Indigenous dancers explore relationship to fire in ‘Bayal Kaymanen’
Miriki Performing Arts from Australia and the Northern Pomo Dancers from California are coming together at UC Berkeley to perform on Memorial Glade on Friday, Aug. 2
July 30, 2019
Building a bridge across the Pacific Ocean, two indigenous dance groups — Miriki Performing Arts from Australia and the Northern Pomo Dancers from California — are coming together at UC Berkeley to perform on Memorial Glade on Friday, Aug. 2.
Hosted by the Department of Theater, Dance and Performance Studies, a group of some 40 dancers ages 7 to 70 will perform a series of stories that explore the relationship of fire between the Yidinji Nation from Cairns, Australia, and the Northern Pomo from the Redwood Valley, Rancheria, in California — two of the world’s oldest living cultures.
The performance is called Bayal Kaymanen, which translates to “Dancing Smoke” (“bayal” means “fire and smoke” in the Yidinji language, and “kaymanen” means “dance” in the Pomo language).
Artistic director of Miriki Performing Arts, Pauline Lampton, says the methodology that her company and the Northern Pomo Dancers use is very similar. “We connect our children to our elders, who share their stories — traditional stories, familial stories — with the young people, who then translate them into dances and perform them for audiences.”
After Miriki Performing Arts formed in 2013, Lampton says the company realized it had an opportunity to connect with other indigenous peoples from around the world. In 2017, Miriki visited the Pomo dancers, then invited the group to Australia to create a collaborative project. Through email, Skype and Facebook Messenger, the groups each were able to gather stories from their elders and incorporate them into a performance, which became Bayal Kaymanen.
“We came as visitors, we then became friends, and we left as family,” says Lampton. “And that is what we are. The Pomo and Yidinji are now sister tribes.”
And now, the two groups are performing on Ohlone homelands in Huichin (the Ohlone territory that Berkeley occupies), on which the Berkeley campus was built 150 years ago. Although the dancers are not Ohlone, Ohlone leaders will be at the performance to welcome the performers and to give them permission to dance on their ancestral land.
“It’s about bridging the connections between indigenous people globally,” says Caleb Luna, a fourth-year Berkeley Ph.D. student in performance studies who’s helping to support the project. “It’s part of a longer tradition of honoring native sovereignty and building those global networks of kinship for people who continue to endure the colonization of their lands.”

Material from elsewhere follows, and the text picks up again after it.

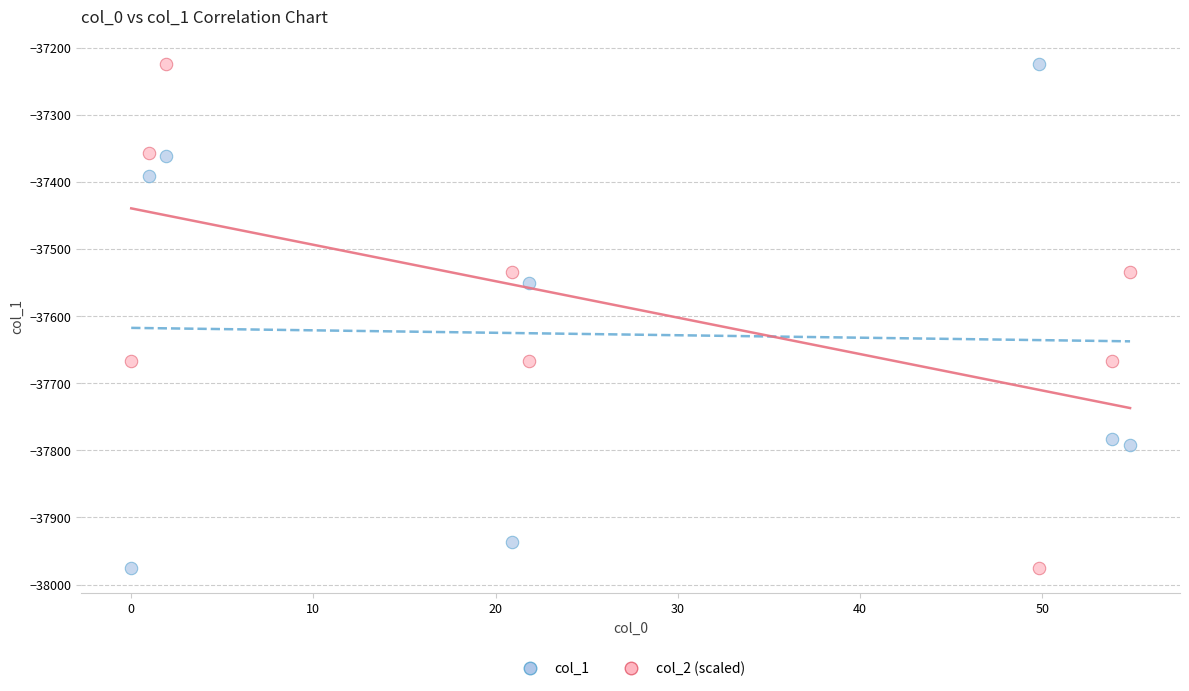

What are all the series names shown in the legend?

col_1, col_2 (scaled)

“I feel, as an artmaker and teacher, that we should strive to understand the land we are on and who the original caretakers of the land are,” says Lisa Wymore, Berkeley’s chair of theater, dance and performance studies, who has been working as part of a larger, continued effort to support indigenous arts and dance. “If we don’t try to connect to the communities and the original caretakers of the land, then we’re doing a disservice to our students.”

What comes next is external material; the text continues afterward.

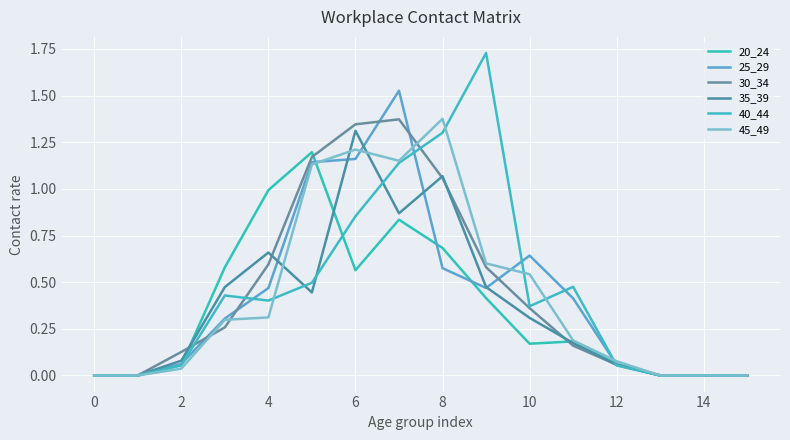

How many lines are shown in the chart?

6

Lampton says that, for Miriki Performing Arts, which works with youth ages 4 to 19, performing at UC Berkeley is an opportunity for the company’s dancers to see more of the world and to expand their ideas of what’s possible for them.

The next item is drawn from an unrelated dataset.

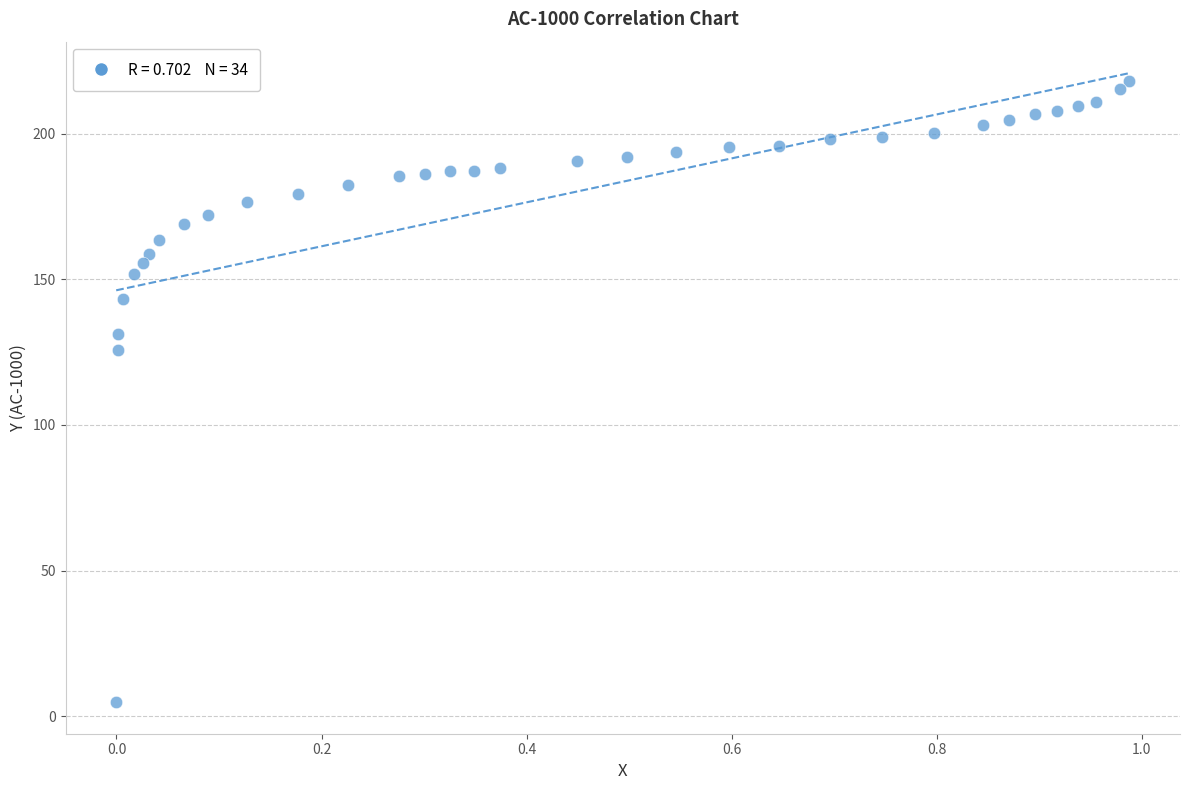

What Y value in the scatter plot is closest to 111?

125.7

“I want our young people to open their minds and think globally and not get stuck in our little world in Cairns, Queensland,” says Lampton. “I want them to know that they can go anywhere. It’s about imparting knowledge to them, so that they can become stronger community leaders, no matter where their journeys take them.”
The 45-minute performance at Berkeley will begin at 8:30 p.m., when the sun goes down. In the first section of the program, the dancers will make fire traditionally: The boys will create the embers of the fire, and the fire keepers will create a fire in a pit that the dancers will perform around. (A fire permit was secured for the event.) Dancers will perform men’s and women’s fire dances, followed by a naming ceremony about how fire and smoke are used to bless children when they receive their names, then traditional dancing from both tribes and a finale.
The event is free and open to the public. Limited seating will be reserved for elders, so attendees should bring chairs or blankets to sit on the grass.